Corruption pour entrer à l'université : l'actrice Felicity Huffman condamnée à deux semaines de prison

Celle qui incarnait Lynette Scavo dans la série "Desperate Housewives" avait payé 15 000 dollars pour falsifier les tests d'entrée à l'université de sa fille aînée.

L\'actrice Felicity Huffman arrive avec son mari William H. Macy au tribunal de Boston (Etats-Unis), le 13 septembre 2019. 
L'actrice Felicity Huffman arrive avec son mari William H. Macy au tribunal de Boston (Etats-Unis), le 13 septembre 2019.  (JOSEPH PREZIOSO / AFP)

L'actrice américaine Felicity Huffman a été condamnée, vendredi 13 septembre, à deux semaines de prison pour avoir payé 15 000 dollars afin de falsifier les tests d'entrée à l'université de sa fille aînée, dans le cadre d'un vaste scandale de corruption

L'actrice de 56 ans, devenue mondialement célèbre pour son rôle dans la série télévisée Desperate Housewives, avait plaidé coupable en mai : elle avait admis avoir versé cette somme au responsable d'une société spécialisée dans la préparation aux tests SAT d'entrée dans les universités américaines, pour que les résultats de sa fille aînée soient améliorés.
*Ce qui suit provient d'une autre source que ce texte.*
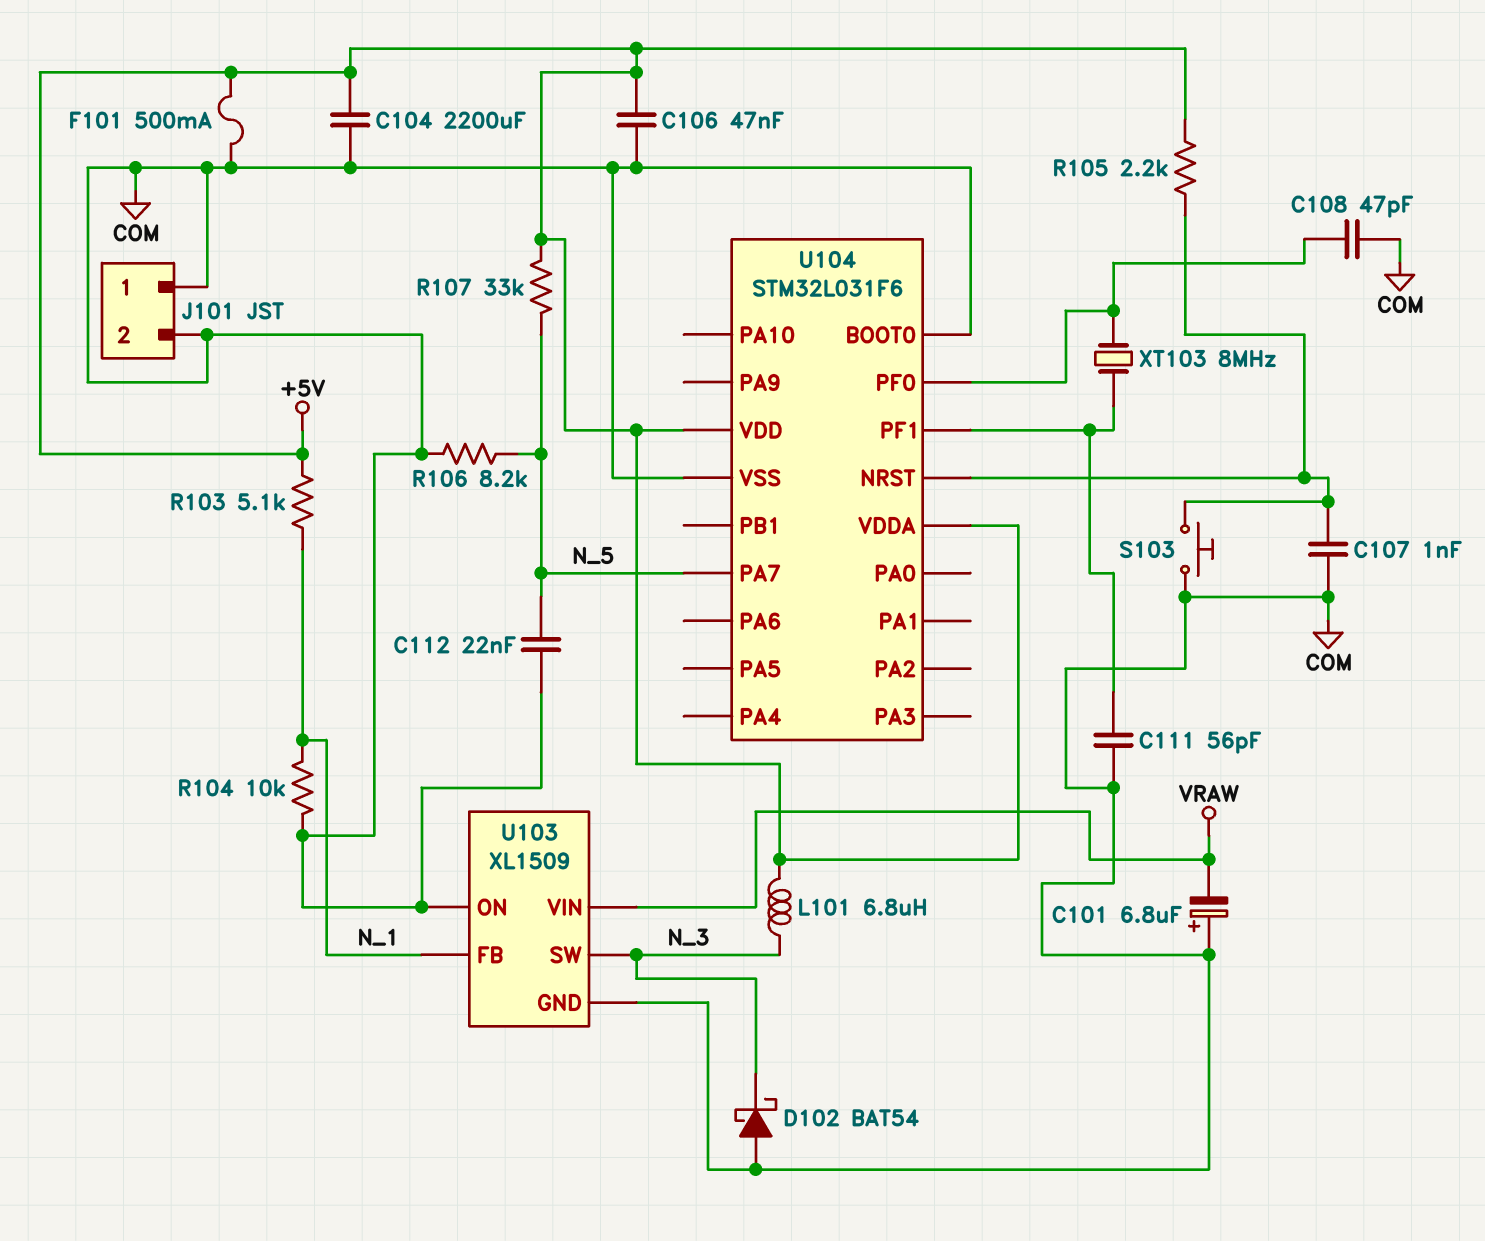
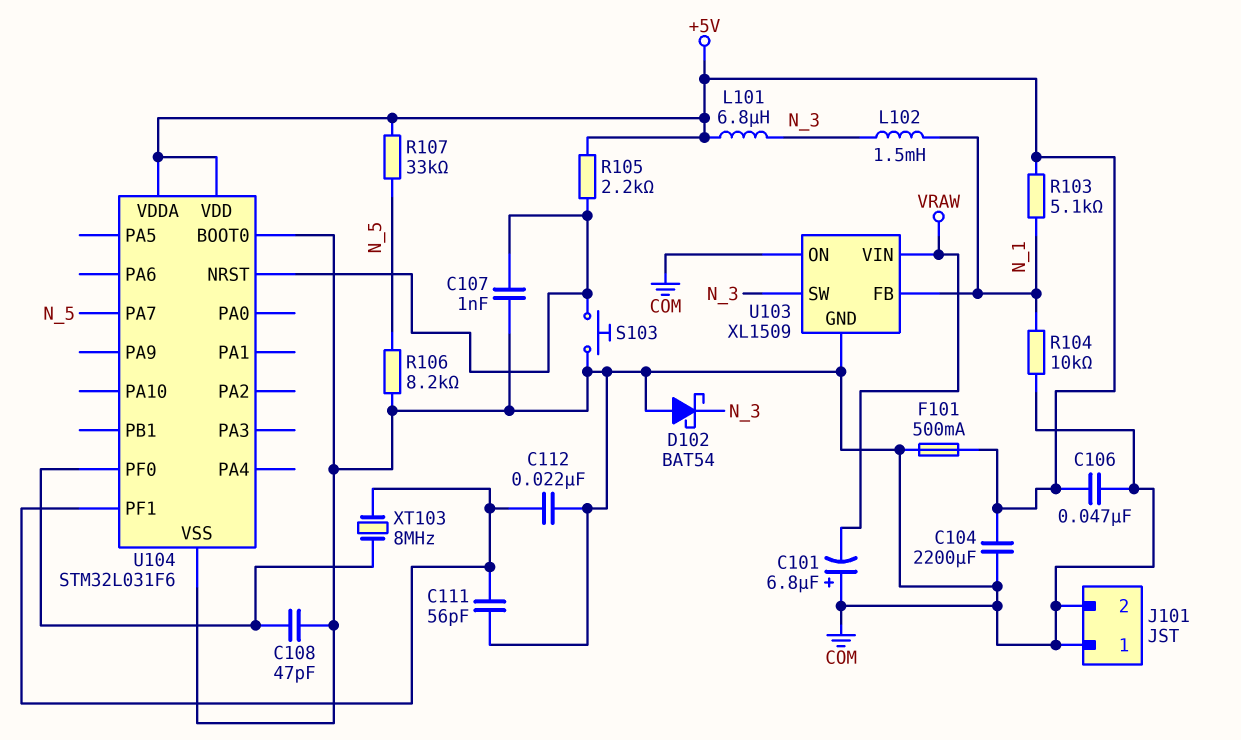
C112: 22nF (COM, N_5) -> 22nF (COM, U104/PF1)
L102: none -> 1.5mH (N_1, N_3)

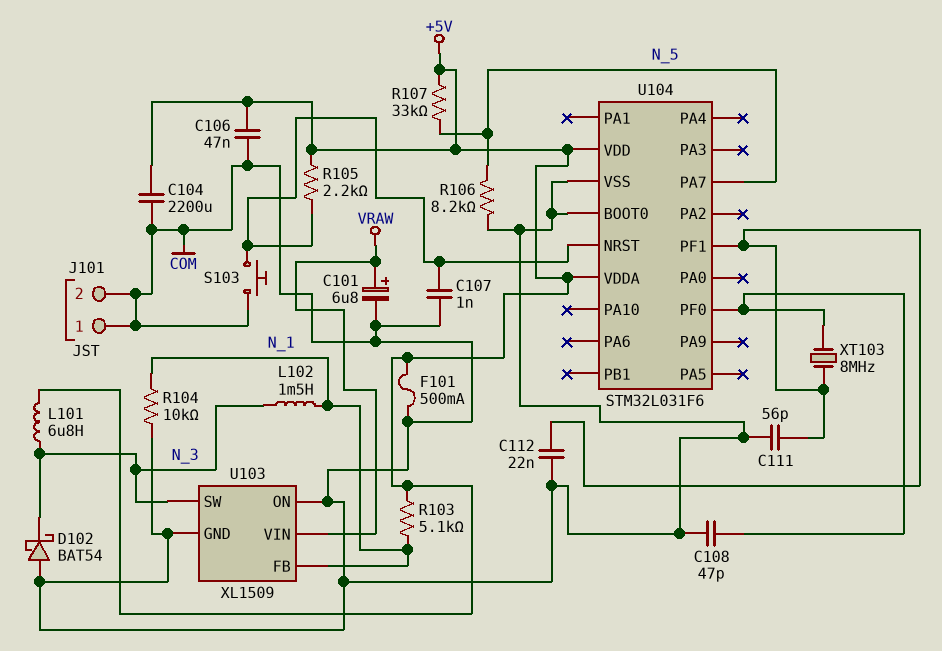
C101: 6.8uF (plus COM, minus VRAW) -> 6.8uF (plus VRAW, minus COM)

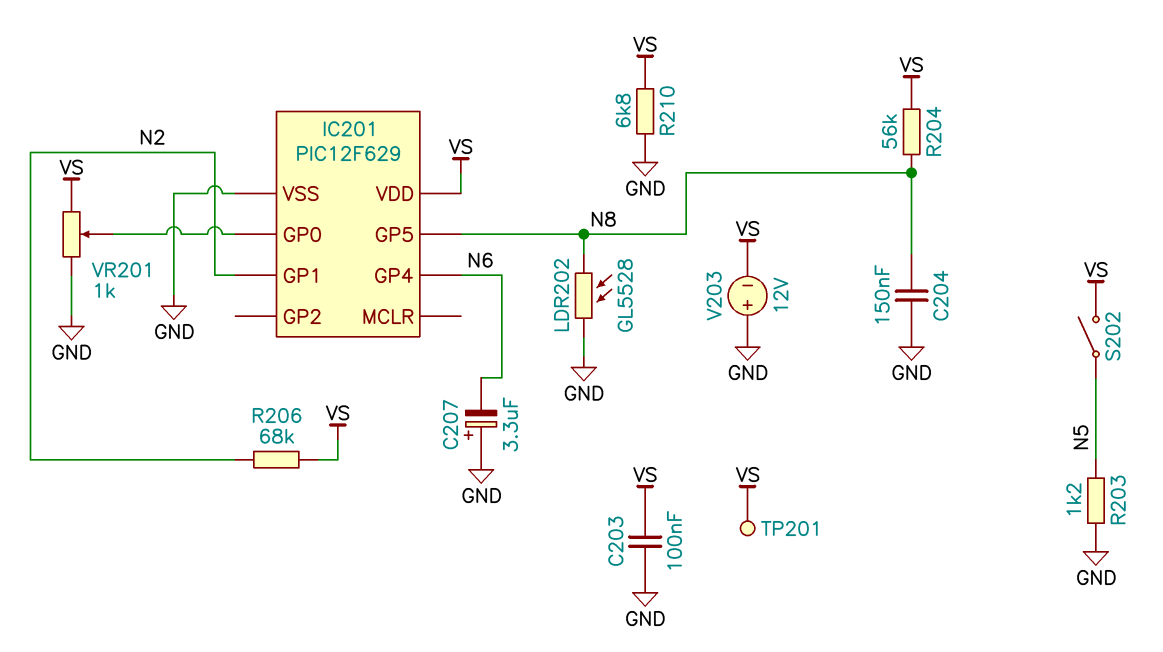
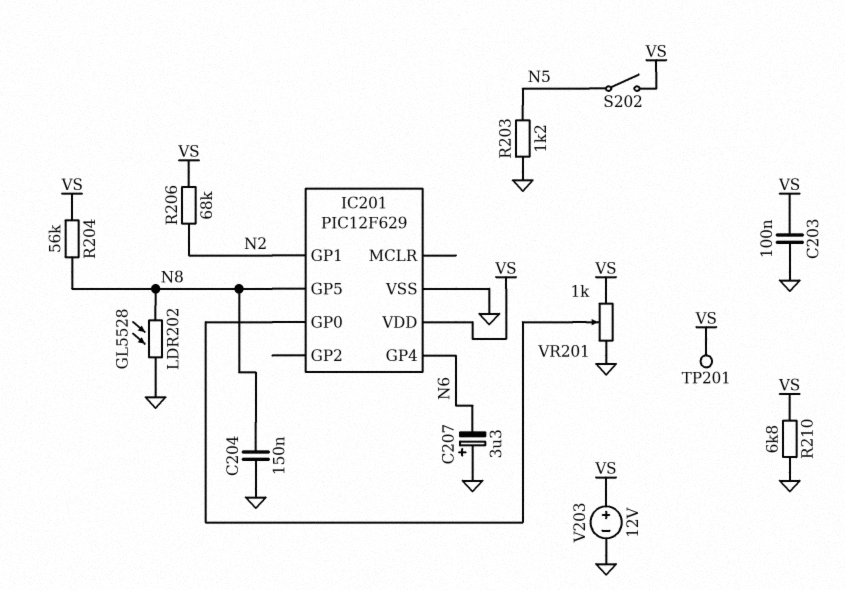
V203: 12V (plus GND, minus VS) -> 12V (plus VS, minus GND)

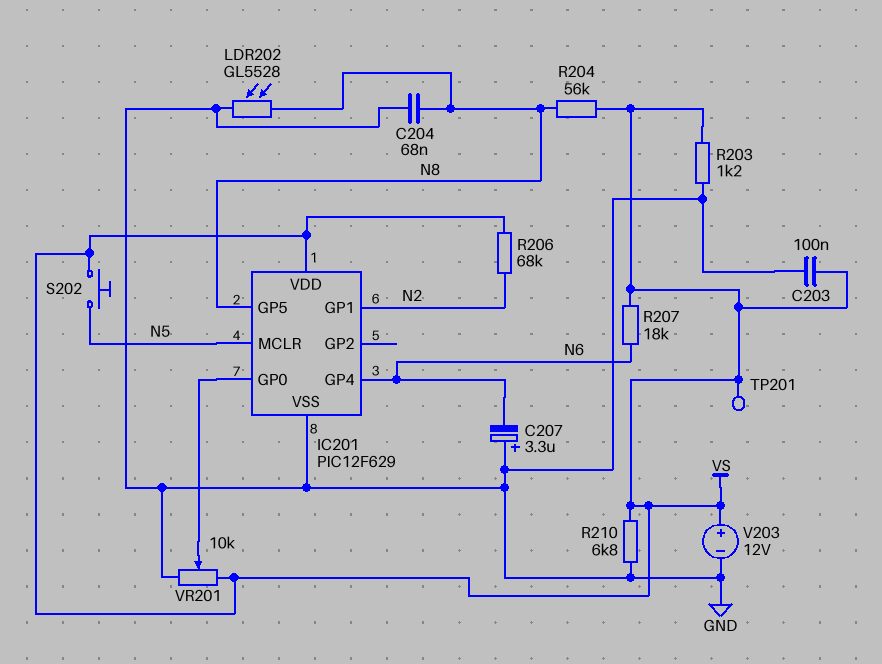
C204: 150nF (GND, N8) -> 68nF (GND, N8)
IC201 pin MCLR: none -> N5
R203: 1.2k (GND, N5) -> 1.2k (GND, VS)
R207: none -> 18k (N6, VS)
S202: switch (N5, VS) -> button (N5, VS)
VR201: 1k (GND, VS, wiper IC201/GP0) -> 10k (GND, VS, wiper IC201/GP0)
Felicity Huffman est la première, sur la trentaine de parents inculpés dans cette affaire, à connaître sa peine. L'audience de vendredi était considérée comme un premier test de la sévérité que montrerait la justice face à des accusés blancs et fortunés.
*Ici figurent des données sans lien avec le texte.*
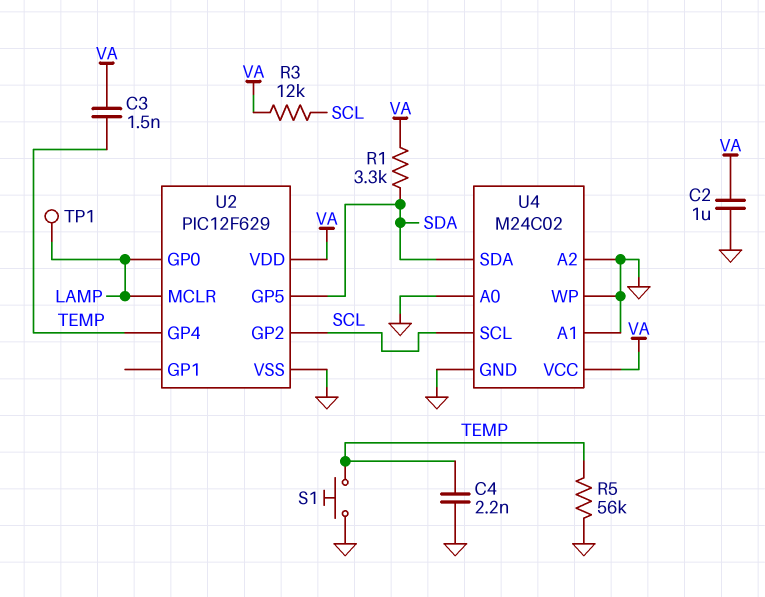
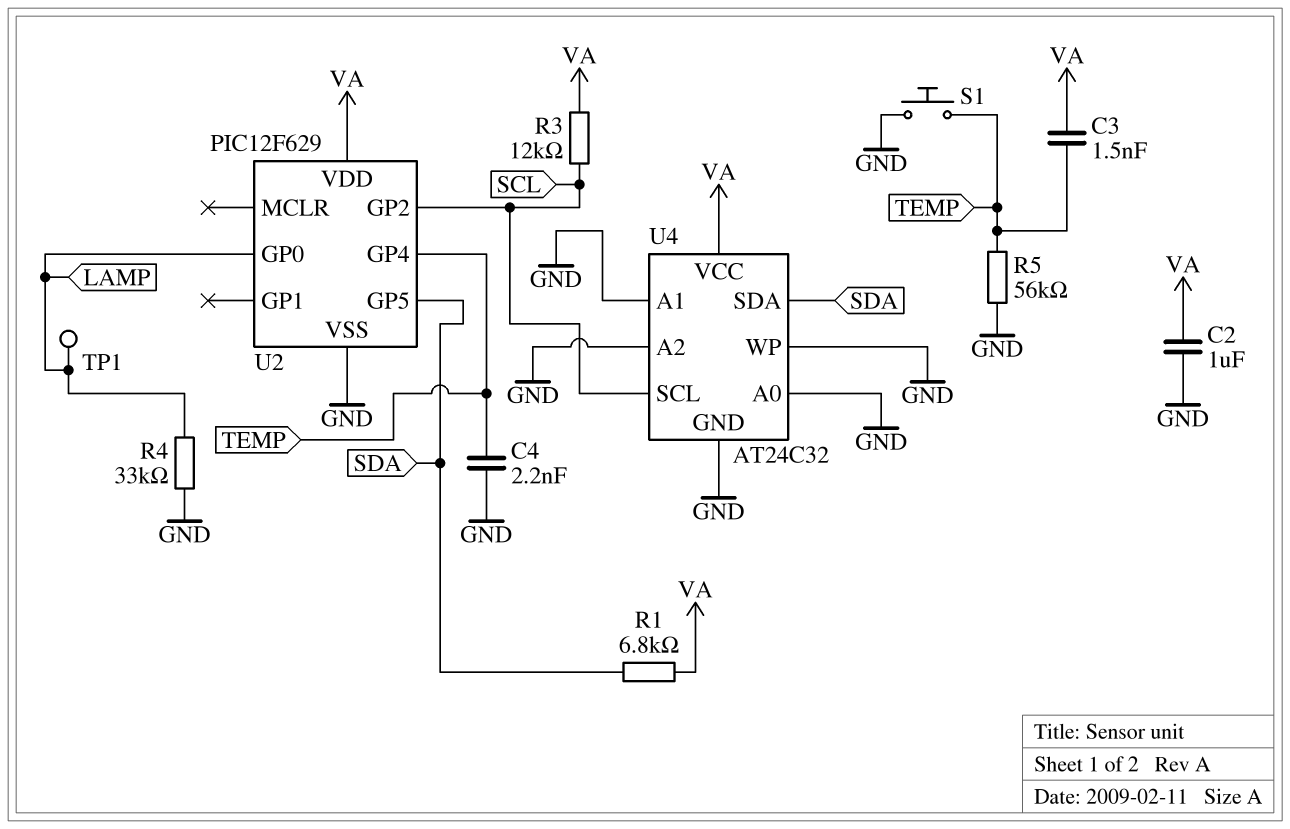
R1: 3.3k (SDA, VA) -> 6.8k (SDA, VA)
R4: none -> 33k (GND, LAMP)
U2 pin MCLR: LAMP -> none
U4: M24C02 -> AT24C32

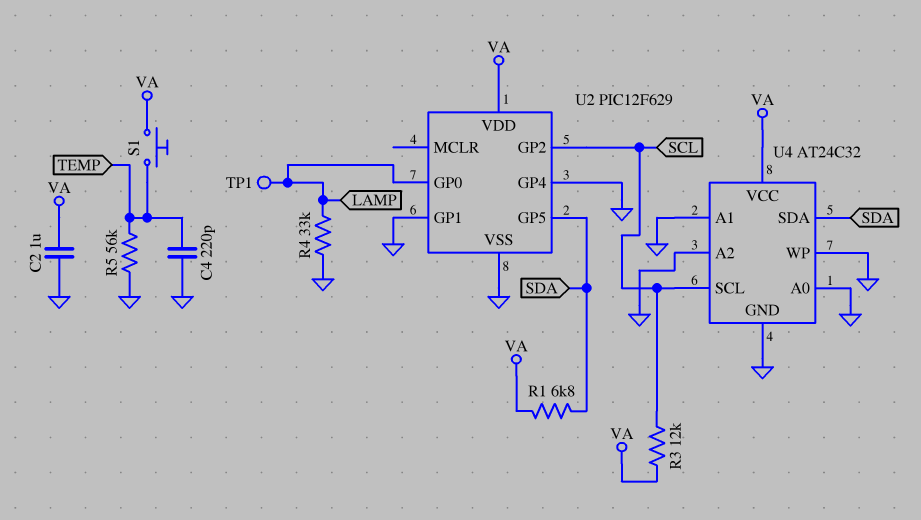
C3: 1.5nF (TEMP, VA) -> none
C4: 2.2nF (GND, TEMP) -> 220pF (GND, TEMP)
S1: button (GND, TEMP) -> button (TEMP, VA)
U2 pin GP1: none -> GND
U2 pin GP4: TEMP -> GND

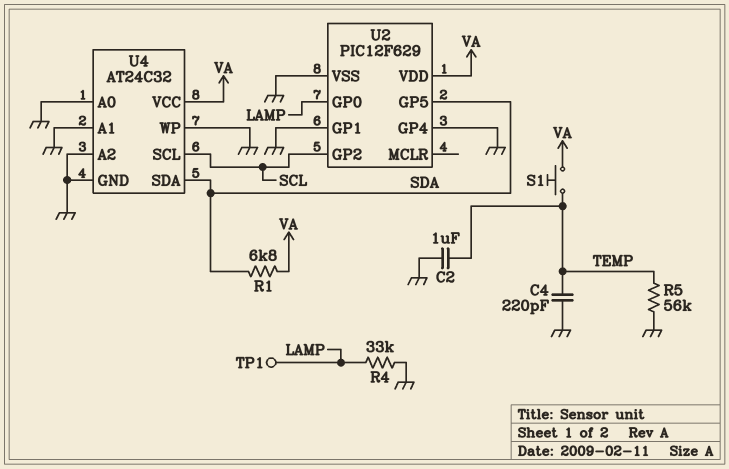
C2: 1uF (GND, VA) -> 1uF (GND, TEMP)
R3: 12k (SCL, VA) -> none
250 heures de travaux d'intérêt général 

Le procureur fédéral de Boston avait demandé à la juge Indira Talwani une peine d'un mois de prison, faisant notamment valoir que de riches parents ne pouvaient pas impunément corrompre le système d'admissions. Les avocats de l'actrice avaient eux plaidé contre la prison, proposant un an de liberté conditionnelle, des travaux d'intérêt général et une amende de 20 000 dollars.

La juge Indira Talwani a tranché pour une brève incarcération, assortie de 30 000 dollars d'amende et de 250 heures de travaux d'intérêt général, ce qui permettra selon elle à l'actrice de "reconstruire sa vie".

Au total, cinquante personnes ont été poursuivies dans ce dossier de corruption, dont une trentaine de parents, pour certains patrons d'entreprises ou avocats. Ils sont accusés d'avoir payé des sommes allant jusqu'à 6,5 millions de dollars pour faciliter l'entrée de leurs enfants dans de prestigieuses universités.